• [Activity 1]
Decide whether each statement below agrees with the passage on computer modeling in grant proposals, answering yes or no and quoting the deciding words of the passage. (a) In the pattern the author generally sees, a modeling project comes at the end, in Aim 3. (b) The author holds that a computer model should be built only after the data have been collected. (c) According to the author, the initial model generates hypotheses that can be tested in Aim 2.
• [Activity 2]
Extract the part of the passage on computer modeling in grant proposals between "Some might say" and "from the classical approach.", inclusive.

Perhaps less likely but equally valid, you may not have a hypothesis up front so you start with collecting some data in Aim 1, formulate your hypothesis in Aim 2, then do some validation in Aim 3. There may also be some iteration between Aim 2 and 3 as the researcher refines the main hypothesis. These are tried and tested methods in science and almost every grant proposal that plans to do experiments has some pattern like this (See footnote for an exception).

So why, the minute an author of a proposal decides to do some computer modeling this pattern is completely different, computer simulation models are after all just hypotheses? What I generally see are patterns shown in the figure below::

What we see here is that the start of the proposal looks something like the classical pattern, then for some inexplicable reason, a modeling project is tagged on the end in Aim 3. There are obviously exceptions to this and some authors do understand that a computer model is just like any other hypothesis and should be treated just like the non-quantitative hypotheses used in the classical approach. In other words, the computer model comes first! Aim1 should actually read something like:

Aim 1: Formulate an Initial Computer Model of our System.

Some might say but wait a minute, how can I formulate a computer model before I have the data? Are you crazy or what? The point of the initial model (the null hypothesis if you like) is to state up front what we currently think we know about our system. The beauty of this is the model will then also generate hypotheses which can now be tested in Aim 2. Aim 3 can then refine the model further. In other words this is no different from the classical approach.

• [Information provided]
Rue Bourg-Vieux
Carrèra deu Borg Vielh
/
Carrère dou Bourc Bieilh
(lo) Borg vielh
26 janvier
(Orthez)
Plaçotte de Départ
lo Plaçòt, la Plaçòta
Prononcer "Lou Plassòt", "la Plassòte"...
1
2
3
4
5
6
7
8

• [Expected answer 1]
(a) Yes: "a modeling project is tagged on the end in Aim 3"
(b) No: "In other words, the computer model comes first!"
(c) Yes: "the model will then also generate hypotheses which can now be tested in Aim 2"

• [Expected answer 2]
Some might say but wait a minute, how can I formulate a computer model before I have the data? Are you crazy or what? The point of the initial model (the null hypothesis if you like) is to state up front what we currently think we know about our system. The beauty of this is the model will then also generate hypotheses which can now be tested in Aim 2. Aim 3 can then refine the model further. In other words this is no different from the classical approach.